Yes! A lot, I received messages about being openly queer, about being fat, about my political views. I used to fight back, try argue with them and try to educate where possible, but this takes a lot of energy, especially when the comments come from people close to you. Now on occasion I still fight, but I pick my battles carefully, I don’t engage in situations that I feel would negatively affect my day or my mental health. If I choose not to engage I usually delete and block the person concerned, if that’s not possible I take a break from whatever social media the comment was made. I also find some of the negativity hilarious and screenshot the comments to share with friends.

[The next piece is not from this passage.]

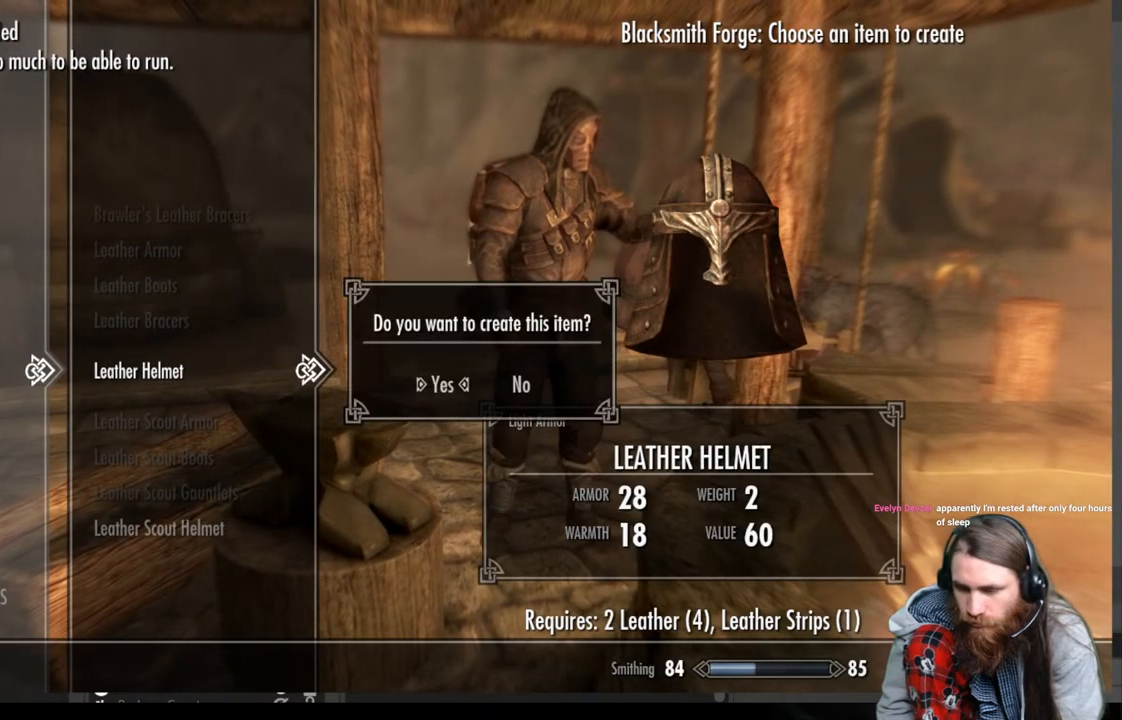
{"buttons": [], "left_stick": "center", "right_stick": "center", "events": [[83, "A", "down"], [233, "A", "up"]]}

Your screenshots are pretty legendary! From an outsider, it always seems to me that you use your social media to uplift and support other people. Why do you think it is important for people to use their voices to uplift other people?

I think in today’s society it’s necessary to uplift others, especially those less visible in the mainstream.  It’s easy to go on social media and see the mainstream and suddenly feel very inadequate, I believe that by supporting and uplifting women and people it encourages similar patterns and then social media becomes a more diverse, encouraging, positive place. When you post on social media it has an effect on the people that see that post, so why not use that platform to encourage positive change and expose people to people, experiences and views that they may not see otherwise?

If you could give people advice on how to accept who they are and feel more confident in them self, what would you say?

I would say  one of the first and most important steps is to remove people that negatively impact your life,  whether that’s unfollowing social media accounts that make you feel bad about yourself or you get a negative feeling from, or completely removing yourself from a real life relationship or friendship group that you know or feel is toxic (that’s easier said than done I know, but trust me it makes a world of difference). Then just explore who you are, find the things that make you smile and follow them, grow with them and find a community that you feel supported in. If you have real deep routed self confidence issues I would suggest accessing therapy if possible, if it’s not possible finding someone your trust to confide in. Don’t do things because you think they’ll make others happy, trust your instincts if you feel it’s not the right path for you then don’t do it. Don’t be afraid to follow your own path. Trust yourself and know that you are always worthy of love and acceptance.

I think those words are something a lot of people could really do with hearing and are the start of having a great way at looking at life. If you could sum up your outlook on life in one statement, what would it be?

If it doesn’t negatively impact another living being and it makes you happy then go for it. In other words my outlook on life is just “fuck it!”